SEOUL (Reuters) – South Korea’s foreign ministry will stress the Pyeongchang Olympics will be safe from North Korean provocations in a briefing to diplomats and executives at foreign companies in the country on Friday, as concerns persist over tensions with the North.
Officials and executives from around 120 embassies and companies in South Korea will be hosted by the ministry to explain the government’s efforts for a safe Olympic Games scheduled for Feb. 9-25 next year, officials told Reuters.
“We plan to actively explain the Olympics will be safe,” one official said.
Officials from the United States, Japan, Russia and China, as well as members of chambers of commerce for Japan, China and Europe will attend, the foreign ministry said.

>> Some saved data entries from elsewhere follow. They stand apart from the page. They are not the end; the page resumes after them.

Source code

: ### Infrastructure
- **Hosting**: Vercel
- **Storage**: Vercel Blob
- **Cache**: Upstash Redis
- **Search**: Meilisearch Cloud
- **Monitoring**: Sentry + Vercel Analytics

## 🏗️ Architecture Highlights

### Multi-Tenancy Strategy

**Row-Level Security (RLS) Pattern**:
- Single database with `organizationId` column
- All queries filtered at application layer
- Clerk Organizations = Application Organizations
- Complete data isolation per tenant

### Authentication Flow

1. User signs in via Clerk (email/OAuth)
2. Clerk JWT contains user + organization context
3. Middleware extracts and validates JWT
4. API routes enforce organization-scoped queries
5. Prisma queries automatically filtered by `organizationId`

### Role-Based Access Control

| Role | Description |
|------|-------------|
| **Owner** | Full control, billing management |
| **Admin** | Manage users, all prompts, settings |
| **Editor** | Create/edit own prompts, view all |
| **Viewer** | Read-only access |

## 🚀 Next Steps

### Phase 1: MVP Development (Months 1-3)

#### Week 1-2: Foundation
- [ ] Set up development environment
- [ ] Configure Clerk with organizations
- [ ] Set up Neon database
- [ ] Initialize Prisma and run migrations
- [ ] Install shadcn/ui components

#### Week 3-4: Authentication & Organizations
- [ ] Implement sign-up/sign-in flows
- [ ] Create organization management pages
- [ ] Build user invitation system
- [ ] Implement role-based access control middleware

An official at the Japanese chamber of commerce in South Korea told Reuters they were not specifically aware which companies were planning to attend as the ministry appears to have contacted businesses separately.
In another statement, the ministry added the participants will be briefed on current events regarding North Korea and the Korean peninsula as well as preparations in general for the Pyeongchang Olympics.
Tensions on the Korean peninsula have risen in recent months as North Korea’s leader Kim Jong Un and U.S. President Donald Trump exchanged threats and insults over the North’s nuclear and missile development program.
Concerns over safety grew in tandem as the Games will take place just 80 km (50 miles) from the demilitarized zone between North and South Korea, the world’s most-heavily armed border.
France’s Sports Minister Laura Flessel said last month that if the crisis in the region deepened and athletes’ security could not be guaranteed then they would not travel to the Games. Members of France’s Winter Olympics team, however, have remained optimistic the country will not boycott.
Rattled by rising tensions with North Korea, South Korea has been taking extra measures to try to ensure the safety of the 2018 Winter Games, including setting up a crack cyber defense team and doubling the number of troops, according to officials and documents reviewed by Reuters.
North and South Korea remain technically at war after their 1950-53 conflict with a truce and not a peace treaty.